Current Projects

In the context of global climate and pandemic crises, urban digitalization and big data projects have become global ‘best practice’ approaches toward achieving global sustainability goals. In cities around the world, decision-makers have pushed for digital urban interventions in response to the Covid-19 pandemic with goals ranging from halting disease spread (i.e., through various surveillance technologies) to empowering women workers through entrepreneurship platforms. Yet, emerging research also highlights the ways in which digital technologies are amplifying existing power asymmetries and enabling new forms of data colonialism, dispossession, and illbeing.

My current research projects investigate various urban sustainability-oriented initiatives to understand the variegated impacts of digital and data infrastructures in urban everyday lives.

Digitalizing waste as an economic and informational resource in India

In this project, I am using mixed qualitative methods to explore how the digitalization of waste collection services and the surveillance of workers through GPS sensors and smart watches are eroding workers’ sovereignty and wellbeing in India’s waste management sector. I am currently engaging with workers, community organizations, and local labour activists to understand the ways that digital technologies and power intersect with precarious, gendered, and casted labour regimes (e.g. of informal work and seasonal labour migration), to produce informational, economic, and health exploitations. This work deepens explorations into the socio-technical and political-economic dimensions of urban development and digital/social justice in South Asian cities.
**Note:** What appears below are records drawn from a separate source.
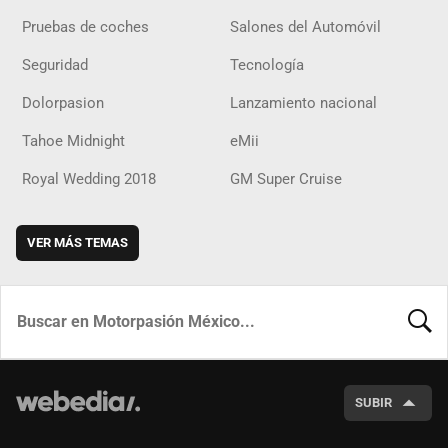
Pruebas de coches
Salones del Automóvil
Seguridad
Tecnología
Dolorpasion
Lanzamiento nacional
Tahoe Midnight
eMii
Royal Wedding 2018
GM Super Cruise
VER MÁS TEMAS
BUSCA
SUBIR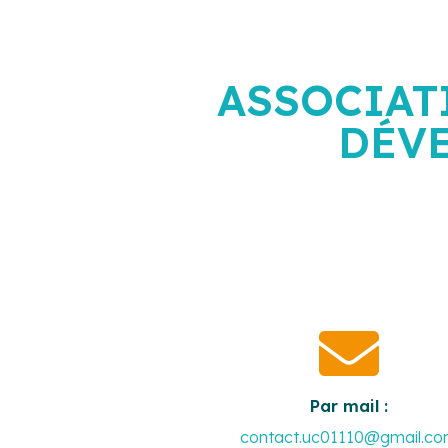
ASSOCIAT
DÉV

Par mail :
contact.uc01110@gmail.c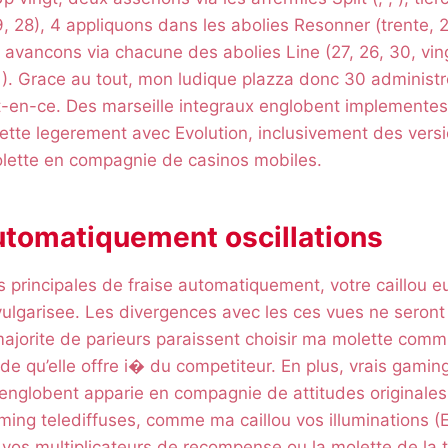
9, 28), 4 appliquons dans les abolies Resonner (trente, 2
ix avancons via chacune des abolies Line (27, 26, 30, ving
1). Grace au tout, mon ludique plazza donc 30 administ
ut-en-ce. Des marseille integraux englobent implement
ette legerement avec Evolution, inclusivement des vers
ette en compagnie de casinos mobiles.
utomatiquement oscillations
ons principales de fraise automatiquement, votre caillou 
vulgarisee. Les divergences avec les ces vues ne seront
ajorite de parieurs paraissent choisir ma molette comm
de qu’elle offre i� du competiteur. En plus, vrais gaming
englobent apparie en compagnie de attitudes originales
ing telediffuses, comme ma caillou vos illuminations (E
s multiplicateurs de recompense ou la molette de la ta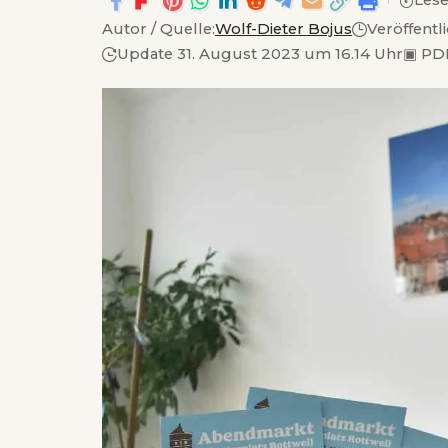
Lese
Autor / Quelle:
Wolf-Dieter Bojus
Veröffentl
Update 31. August 2023 um 16.14 Uhr
▣
PDF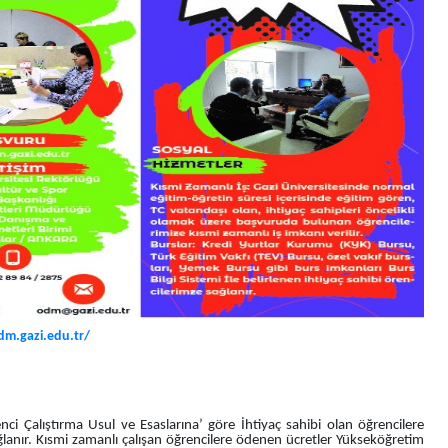
dm.gazi.edu.tr/
 Çalıştırma Usul ve Esaslarına’ göre İhtiyaç sahibi olan öğrencilere
ağlanır. Kısmi zamanlı çalışan öğrencilere ödenen ücretler Yükseköğretim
The urban politics of wastewater-based epidemiology

w/ Co-Investigators:
Dr. Rafi Arefin (PI) University of British Columbia
Dr. Carolyn Prouse (Co-I) Queen’s University

In this Urban Studies Foundation (USF) funded project, we are exploring shifts in the relationship between waste, health, and urban governance in the context of the Covid-19 pandemic. We particularly focus on the emergence of Wastewater-Based Surveillance (WBS) as a popular mode of collecting and analyzing public health data through the pandemic crisis. Yet, we observe that the socioecological and biosurveillance implications of WBE are unknown even as the tools of this field are being rapidly deployed. In this international and comparative project, we ask: how is WBS transforming municipal governance mechanisms and becoming a new site of capital accumulation, and with what effects on whom?